Start of Records for the task
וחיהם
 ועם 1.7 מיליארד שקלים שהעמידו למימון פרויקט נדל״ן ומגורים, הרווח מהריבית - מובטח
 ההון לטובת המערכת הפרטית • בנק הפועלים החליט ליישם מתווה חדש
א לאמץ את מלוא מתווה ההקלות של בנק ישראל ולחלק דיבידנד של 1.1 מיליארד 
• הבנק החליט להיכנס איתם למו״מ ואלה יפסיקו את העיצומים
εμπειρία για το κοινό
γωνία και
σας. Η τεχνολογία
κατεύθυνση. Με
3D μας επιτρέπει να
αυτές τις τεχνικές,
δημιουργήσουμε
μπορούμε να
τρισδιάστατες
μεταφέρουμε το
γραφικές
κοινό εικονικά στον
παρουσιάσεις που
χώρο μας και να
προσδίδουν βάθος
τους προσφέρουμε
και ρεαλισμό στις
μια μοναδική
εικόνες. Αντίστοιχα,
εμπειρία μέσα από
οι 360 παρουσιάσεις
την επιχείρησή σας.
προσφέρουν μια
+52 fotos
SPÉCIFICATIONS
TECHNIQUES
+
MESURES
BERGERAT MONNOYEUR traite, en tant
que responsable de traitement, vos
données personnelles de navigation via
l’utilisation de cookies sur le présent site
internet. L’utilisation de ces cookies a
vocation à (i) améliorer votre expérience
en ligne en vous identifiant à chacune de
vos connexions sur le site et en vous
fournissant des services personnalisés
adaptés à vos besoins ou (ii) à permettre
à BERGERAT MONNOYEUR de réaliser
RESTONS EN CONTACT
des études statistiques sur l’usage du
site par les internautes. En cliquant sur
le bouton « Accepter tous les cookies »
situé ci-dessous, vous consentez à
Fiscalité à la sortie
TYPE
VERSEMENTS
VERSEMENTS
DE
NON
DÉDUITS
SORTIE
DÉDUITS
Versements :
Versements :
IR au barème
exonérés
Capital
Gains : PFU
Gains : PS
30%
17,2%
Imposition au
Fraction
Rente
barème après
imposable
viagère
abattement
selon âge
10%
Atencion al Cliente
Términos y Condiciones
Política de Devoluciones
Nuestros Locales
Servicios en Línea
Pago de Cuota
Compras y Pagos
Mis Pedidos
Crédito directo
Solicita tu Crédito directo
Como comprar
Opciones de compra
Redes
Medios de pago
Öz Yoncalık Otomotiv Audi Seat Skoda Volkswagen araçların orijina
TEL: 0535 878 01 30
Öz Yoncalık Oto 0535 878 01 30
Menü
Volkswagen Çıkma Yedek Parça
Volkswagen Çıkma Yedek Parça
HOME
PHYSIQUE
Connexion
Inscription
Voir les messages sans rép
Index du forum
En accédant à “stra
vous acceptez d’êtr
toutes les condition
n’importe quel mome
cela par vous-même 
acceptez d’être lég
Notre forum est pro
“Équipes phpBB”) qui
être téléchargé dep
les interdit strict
End of Records for the task
Give back exactly the lines from the beginning of the records through the line containing "μεταφέρουμε το", and only those.

**Solution to this task:**
וחיהם
 ועם 1.7 מיליארד שקלים שהעמידו למימון פרויקט נדל״ן ומגורים, הרווח מהריבית - מובטח
 ההון לטובת המערכת הפרטית • בנק הפועלים החליט ליישם מתווה חדש
א לאמץ את מלוא מתווה ההקלות של בנק ישראל ולחלק דיבידנד של 1.1 מיליארד 
• הבנק החליט להיכנס איתם למו״מ ואלה יפסיקו את העיצומים
εμπειρία για το κοινό
γωνία και
σας. Η τεχνολογία
κατεύθυνση. Με
3D μας επιτρέπει να
αυτές τις τεχνικές,
δημιουργήσουμε
μπορούμε να
τρισδιάστατες
μεταφέρουμε το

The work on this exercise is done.